Text passage:
Hacker News new | past | comments | ask | show | jobs | submit login

Think much harder about power and cooling. A few points:

1. Talk to your hosting providers and make sure they can support 32kW (or whatever max number you need) in a single rack, in terms of cooling. At many facilities you will have to leave empty space in the rack just to stay below their W per sq ft cooling capacity.

2. If you're running dual power supplies on your servers, with separate power lines coming into the rack, model what will happen if you lose one of the power lines, and all of the load switches to the other. You don't want to blow the circuit breaker on the other line, and lose the entire rack.

3. Thinking about steady state power is fine, but remember you may need to power the entire rack at full power in the worst case. Possibly from only one power feed. Make sure you have excess capacity for this.

The first time I made a significant deployment of physical servers into a colo facility, power and cooling was quite literally the last thing I thought about. I'm guessing this is true for you too, based on the number of words you wrote about power. After several years of experience, power/cooling was almost the only thing I thought about.

Recorded information:
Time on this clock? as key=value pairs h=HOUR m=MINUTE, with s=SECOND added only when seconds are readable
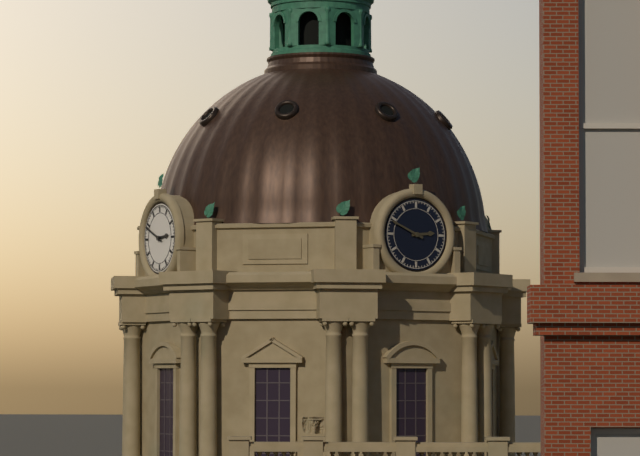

Set tasks:
**1.** In the comment on power and cooling, why should you model what happens when one of the power lines into the rack is lost? Answer in one to three sentences.
**2.** Rework the comment on power and cooling by putting "cabinet" in place of "rack" everywhere from "Hacker News new" down to "the entire rack.", and write out that stretch.

Solved problems:
**1.** If one power line is lost, all of the load switches to the other line. Modeling this shows whether that load would blow the circuit breaker on the remaining line and take down the entire rack.

**2.**
Hacker News new | past | comments | ask | show | jobs | submit login

Think much harder about power and cooling. A few points:

1. Talk to your hosting providers and make sure they can support 32kW (or whatever max number you need) in a single cabinet, in terms of cooling. At many facilities you will have to leave empty space in the cabinet just to stay below their W per sq ft cooling capacity.

2. If you're running dual power supplies on your servers, with separate power lines coming into the cabinet, model what will happen if you lose one of the power lines, and all of the load switches to the other. You don't want to blow the circuit breaker on the other line, and lose the entire cabinet.